I think sunflower hearts are the middle part in the sunflower seed (Without the shell that is)... I searched it on google and that is what I got.

Birds usually like these, well.. I'm not sure about all but mine LOVE them! 

Sorry to hear about what happened, I know cracked corn is not very good for the pigeons though I had to feed the ferals with it afew times when my mom bought a big bag. 
How many birds do you have? Try to get a good pigeon mix for them which contains seeds and grains like: Whole corn or unpopped popcorn, white peas, green peas, maple peas, milo, millet, buckwheat, safflower, flax, barly, wheat and vetch. 
Pigeon pellets are good as well.


----------



## cooter2 (Jul 4, 2003)

Hi Bird_14,

The reason cracked corn is not recommended is that it will mold or go bad if it gets slightly damp. If you keep it inside and away from the elements it will be fine to feed to your pigeons.


Cooter


----------



## Christina Coughlin (Dec 29, 2002)

Go ahead and feed the mix to your birds and don't worry about it. The sunflower hearts are good for them and the corn will be okay too, my pigeons eat the chickens scratch once in a while because they are all in the same pen together and they are fine.

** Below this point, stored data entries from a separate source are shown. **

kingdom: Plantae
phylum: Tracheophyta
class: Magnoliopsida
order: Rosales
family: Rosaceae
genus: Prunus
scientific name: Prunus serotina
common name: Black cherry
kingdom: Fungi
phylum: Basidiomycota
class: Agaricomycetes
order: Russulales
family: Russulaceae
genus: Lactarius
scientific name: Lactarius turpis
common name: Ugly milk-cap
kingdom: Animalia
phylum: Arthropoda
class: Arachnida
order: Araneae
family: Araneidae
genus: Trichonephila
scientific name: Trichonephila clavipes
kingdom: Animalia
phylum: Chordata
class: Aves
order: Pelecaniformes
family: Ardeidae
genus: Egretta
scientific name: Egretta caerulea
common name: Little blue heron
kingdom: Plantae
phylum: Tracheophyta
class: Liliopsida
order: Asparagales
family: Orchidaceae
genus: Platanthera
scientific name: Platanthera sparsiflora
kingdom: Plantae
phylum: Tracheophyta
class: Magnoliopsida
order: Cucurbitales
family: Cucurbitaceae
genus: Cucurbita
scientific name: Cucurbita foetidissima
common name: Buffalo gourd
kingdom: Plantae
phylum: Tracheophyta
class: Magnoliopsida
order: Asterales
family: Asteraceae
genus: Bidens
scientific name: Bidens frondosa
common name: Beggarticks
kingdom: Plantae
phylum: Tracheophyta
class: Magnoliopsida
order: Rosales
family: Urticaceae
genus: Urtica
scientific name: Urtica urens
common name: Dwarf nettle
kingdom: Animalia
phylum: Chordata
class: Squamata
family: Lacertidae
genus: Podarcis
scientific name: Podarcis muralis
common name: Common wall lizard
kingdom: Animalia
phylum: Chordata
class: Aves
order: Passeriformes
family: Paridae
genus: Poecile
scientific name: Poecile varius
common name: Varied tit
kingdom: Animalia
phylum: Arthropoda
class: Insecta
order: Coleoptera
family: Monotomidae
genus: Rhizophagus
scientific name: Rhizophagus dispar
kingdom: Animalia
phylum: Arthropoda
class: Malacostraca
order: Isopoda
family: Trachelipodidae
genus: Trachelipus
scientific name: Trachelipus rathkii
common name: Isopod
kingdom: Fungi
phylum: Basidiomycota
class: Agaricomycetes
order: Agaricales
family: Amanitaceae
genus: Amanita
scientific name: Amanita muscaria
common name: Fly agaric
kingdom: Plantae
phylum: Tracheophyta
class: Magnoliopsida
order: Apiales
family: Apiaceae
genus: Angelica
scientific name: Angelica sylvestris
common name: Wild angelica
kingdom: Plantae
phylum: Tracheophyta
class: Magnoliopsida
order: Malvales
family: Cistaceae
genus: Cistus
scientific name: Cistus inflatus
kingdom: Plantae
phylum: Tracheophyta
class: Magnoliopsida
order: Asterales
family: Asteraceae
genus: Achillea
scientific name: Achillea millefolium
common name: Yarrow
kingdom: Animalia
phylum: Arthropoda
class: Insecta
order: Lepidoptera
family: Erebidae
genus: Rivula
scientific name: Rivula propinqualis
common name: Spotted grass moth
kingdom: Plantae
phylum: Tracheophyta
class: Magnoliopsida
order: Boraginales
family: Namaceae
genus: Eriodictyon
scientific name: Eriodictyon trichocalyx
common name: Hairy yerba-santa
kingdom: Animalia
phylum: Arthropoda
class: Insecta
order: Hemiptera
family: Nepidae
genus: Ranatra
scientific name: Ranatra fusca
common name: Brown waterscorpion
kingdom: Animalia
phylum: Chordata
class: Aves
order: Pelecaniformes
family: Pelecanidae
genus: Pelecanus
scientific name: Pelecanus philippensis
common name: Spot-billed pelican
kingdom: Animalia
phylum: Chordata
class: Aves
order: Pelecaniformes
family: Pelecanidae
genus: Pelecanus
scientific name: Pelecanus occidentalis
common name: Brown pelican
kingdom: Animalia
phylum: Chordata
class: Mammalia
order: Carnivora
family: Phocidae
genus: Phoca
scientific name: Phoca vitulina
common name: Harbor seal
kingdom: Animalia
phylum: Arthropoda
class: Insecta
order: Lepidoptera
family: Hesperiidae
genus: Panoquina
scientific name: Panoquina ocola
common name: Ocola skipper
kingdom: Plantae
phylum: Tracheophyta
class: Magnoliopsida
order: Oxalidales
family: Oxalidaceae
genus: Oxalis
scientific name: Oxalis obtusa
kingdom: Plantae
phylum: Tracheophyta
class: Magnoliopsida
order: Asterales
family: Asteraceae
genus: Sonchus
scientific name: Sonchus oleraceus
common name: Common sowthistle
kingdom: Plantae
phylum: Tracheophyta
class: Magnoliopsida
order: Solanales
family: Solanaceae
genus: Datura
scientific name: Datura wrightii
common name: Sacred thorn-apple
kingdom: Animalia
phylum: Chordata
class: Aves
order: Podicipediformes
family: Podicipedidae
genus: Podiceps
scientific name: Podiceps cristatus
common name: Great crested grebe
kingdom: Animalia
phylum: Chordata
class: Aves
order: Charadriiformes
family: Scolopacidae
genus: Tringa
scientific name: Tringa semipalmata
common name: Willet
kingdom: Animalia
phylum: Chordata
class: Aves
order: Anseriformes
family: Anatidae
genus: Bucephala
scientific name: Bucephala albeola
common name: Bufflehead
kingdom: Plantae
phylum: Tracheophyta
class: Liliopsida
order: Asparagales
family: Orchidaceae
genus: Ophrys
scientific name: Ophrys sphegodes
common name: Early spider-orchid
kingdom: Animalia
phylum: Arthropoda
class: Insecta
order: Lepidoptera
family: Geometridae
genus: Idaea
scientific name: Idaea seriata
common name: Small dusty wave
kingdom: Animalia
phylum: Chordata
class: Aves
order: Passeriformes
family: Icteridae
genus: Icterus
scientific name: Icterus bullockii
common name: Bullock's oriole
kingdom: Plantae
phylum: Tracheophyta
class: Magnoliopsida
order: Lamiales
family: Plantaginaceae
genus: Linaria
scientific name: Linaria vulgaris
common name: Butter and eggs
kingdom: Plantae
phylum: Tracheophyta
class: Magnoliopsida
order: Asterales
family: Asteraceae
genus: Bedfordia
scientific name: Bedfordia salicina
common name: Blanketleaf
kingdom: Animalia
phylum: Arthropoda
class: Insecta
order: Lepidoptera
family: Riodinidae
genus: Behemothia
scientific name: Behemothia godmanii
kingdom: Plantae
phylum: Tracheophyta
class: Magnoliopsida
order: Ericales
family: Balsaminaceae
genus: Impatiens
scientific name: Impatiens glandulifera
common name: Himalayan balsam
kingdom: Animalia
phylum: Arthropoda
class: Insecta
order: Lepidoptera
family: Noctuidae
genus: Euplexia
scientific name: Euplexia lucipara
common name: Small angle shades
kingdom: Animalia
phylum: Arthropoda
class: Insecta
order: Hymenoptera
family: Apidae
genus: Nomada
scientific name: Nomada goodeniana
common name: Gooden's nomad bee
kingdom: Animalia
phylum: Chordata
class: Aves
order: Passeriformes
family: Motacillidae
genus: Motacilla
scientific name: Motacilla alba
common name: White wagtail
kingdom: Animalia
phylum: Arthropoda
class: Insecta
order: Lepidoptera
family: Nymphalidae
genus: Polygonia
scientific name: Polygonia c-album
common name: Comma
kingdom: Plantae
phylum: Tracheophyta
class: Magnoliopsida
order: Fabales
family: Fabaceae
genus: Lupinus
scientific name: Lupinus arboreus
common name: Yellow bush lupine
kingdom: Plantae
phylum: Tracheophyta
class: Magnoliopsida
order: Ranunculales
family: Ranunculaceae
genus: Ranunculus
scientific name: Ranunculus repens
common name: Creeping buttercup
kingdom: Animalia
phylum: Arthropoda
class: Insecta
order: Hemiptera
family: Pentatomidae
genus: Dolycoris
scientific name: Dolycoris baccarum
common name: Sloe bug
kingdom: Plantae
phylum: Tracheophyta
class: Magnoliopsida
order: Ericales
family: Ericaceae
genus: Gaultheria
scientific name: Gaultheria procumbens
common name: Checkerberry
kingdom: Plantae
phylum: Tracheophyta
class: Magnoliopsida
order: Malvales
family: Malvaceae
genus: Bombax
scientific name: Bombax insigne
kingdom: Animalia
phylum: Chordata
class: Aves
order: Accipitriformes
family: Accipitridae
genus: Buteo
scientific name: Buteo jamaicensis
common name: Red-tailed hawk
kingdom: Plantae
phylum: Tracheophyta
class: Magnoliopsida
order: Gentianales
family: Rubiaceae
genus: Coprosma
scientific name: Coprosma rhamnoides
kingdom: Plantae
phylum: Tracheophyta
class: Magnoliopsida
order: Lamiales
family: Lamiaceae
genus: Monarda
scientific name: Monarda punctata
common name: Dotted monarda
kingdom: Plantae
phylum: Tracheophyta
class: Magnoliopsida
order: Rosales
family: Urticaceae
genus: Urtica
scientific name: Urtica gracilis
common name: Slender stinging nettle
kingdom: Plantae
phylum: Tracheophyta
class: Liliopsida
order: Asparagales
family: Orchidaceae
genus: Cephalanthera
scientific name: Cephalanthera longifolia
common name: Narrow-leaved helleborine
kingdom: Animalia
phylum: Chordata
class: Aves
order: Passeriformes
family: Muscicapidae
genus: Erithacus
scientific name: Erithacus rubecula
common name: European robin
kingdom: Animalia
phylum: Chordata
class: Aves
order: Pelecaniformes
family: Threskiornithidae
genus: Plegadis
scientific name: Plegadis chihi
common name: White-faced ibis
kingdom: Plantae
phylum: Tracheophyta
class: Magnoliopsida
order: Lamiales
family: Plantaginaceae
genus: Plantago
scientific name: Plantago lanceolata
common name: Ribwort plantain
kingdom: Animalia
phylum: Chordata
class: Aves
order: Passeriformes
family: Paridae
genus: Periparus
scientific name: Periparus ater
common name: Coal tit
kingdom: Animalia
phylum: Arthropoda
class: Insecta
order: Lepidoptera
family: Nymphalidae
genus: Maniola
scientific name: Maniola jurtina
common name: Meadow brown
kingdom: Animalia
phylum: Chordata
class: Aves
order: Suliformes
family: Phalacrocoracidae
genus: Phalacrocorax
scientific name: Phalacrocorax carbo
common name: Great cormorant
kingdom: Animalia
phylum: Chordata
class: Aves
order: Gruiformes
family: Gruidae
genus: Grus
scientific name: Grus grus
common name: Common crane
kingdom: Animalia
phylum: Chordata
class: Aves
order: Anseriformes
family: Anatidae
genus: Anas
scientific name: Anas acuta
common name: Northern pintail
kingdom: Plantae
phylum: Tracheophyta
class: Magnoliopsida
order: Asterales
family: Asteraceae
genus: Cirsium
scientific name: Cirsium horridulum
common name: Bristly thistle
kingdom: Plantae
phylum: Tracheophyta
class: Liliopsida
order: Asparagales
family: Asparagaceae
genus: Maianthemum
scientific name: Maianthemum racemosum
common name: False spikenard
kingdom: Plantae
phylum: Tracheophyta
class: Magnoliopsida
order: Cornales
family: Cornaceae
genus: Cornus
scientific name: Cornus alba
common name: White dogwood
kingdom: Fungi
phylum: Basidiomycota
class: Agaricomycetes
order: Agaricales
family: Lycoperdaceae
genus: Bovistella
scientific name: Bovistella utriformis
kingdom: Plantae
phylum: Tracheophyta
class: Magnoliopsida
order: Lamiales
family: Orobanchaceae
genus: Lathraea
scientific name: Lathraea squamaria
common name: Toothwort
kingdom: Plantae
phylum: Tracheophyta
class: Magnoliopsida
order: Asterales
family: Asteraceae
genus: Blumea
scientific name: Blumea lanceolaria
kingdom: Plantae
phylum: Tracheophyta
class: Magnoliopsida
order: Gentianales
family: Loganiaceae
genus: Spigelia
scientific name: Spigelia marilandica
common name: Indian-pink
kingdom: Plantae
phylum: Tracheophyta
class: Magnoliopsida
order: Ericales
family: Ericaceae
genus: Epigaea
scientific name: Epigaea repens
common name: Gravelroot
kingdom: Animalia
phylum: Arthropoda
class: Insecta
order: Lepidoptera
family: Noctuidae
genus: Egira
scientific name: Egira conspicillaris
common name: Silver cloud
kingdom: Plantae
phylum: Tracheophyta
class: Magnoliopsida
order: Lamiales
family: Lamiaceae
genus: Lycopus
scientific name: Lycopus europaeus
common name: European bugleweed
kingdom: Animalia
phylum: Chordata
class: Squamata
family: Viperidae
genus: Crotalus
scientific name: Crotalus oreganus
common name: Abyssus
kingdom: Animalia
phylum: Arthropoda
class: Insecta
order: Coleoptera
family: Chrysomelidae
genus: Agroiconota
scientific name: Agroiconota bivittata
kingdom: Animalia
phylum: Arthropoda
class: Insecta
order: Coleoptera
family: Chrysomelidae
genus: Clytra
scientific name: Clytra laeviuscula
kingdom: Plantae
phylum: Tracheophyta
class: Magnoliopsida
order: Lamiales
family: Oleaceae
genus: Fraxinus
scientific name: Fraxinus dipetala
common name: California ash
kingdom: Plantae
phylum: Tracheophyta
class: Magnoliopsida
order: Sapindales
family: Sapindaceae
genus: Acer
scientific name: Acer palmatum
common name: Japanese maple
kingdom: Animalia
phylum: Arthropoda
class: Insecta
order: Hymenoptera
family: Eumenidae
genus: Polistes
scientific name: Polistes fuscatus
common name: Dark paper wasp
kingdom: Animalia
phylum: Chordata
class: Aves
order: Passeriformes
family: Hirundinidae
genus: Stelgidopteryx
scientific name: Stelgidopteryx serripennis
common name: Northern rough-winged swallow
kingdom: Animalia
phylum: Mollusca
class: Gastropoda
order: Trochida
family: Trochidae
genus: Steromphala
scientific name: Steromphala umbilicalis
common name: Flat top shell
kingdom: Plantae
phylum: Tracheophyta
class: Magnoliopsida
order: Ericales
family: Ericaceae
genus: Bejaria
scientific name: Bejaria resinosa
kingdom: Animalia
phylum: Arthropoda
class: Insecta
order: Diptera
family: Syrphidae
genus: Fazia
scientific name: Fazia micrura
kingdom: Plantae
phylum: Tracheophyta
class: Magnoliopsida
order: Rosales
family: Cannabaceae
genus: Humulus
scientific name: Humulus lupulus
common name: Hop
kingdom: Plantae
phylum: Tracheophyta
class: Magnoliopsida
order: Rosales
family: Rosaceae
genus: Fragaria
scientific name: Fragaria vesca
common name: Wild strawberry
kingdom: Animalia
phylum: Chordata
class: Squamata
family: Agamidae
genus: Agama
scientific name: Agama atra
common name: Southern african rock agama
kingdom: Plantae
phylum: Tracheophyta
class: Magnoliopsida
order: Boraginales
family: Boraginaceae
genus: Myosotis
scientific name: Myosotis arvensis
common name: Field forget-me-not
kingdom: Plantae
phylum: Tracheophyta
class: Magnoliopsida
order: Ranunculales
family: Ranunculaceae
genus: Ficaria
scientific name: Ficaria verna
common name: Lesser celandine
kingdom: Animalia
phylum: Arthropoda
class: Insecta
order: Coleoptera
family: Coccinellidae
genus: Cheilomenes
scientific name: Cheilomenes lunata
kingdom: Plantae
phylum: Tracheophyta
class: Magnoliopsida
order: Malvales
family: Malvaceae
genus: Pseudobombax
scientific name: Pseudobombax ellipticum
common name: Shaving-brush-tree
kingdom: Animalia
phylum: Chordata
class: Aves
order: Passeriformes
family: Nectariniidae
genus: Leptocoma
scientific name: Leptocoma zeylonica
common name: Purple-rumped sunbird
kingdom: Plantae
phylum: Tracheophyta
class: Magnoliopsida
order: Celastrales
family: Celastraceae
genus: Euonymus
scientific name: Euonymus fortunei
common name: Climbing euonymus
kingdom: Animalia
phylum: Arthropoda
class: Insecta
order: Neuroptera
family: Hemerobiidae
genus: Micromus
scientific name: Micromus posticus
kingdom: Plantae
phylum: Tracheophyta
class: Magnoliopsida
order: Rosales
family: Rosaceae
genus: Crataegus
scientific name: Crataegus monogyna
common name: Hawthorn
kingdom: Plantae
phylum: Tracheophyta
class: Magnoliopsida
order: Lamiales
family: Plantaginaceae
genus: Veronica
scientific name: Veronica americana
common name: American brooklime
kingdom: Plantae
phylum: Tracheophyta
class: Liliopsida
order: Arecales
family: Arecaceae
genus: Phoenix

It can be hard when you aren't the one picking out the food for your birds. Maybe if you can explain to her why the cracked corn isn't so good for them then maybe she will know for next time so she will be able to find the right food for you. I don't like to feed peanuts to my birds and so if I end up with a bag of food with them in there then I will just pick them out. It can be little bit of a hassel for us but since our parents are so busy with doing stuff for us all the time a bit of a drag for us makes things a bit easier for them.


----------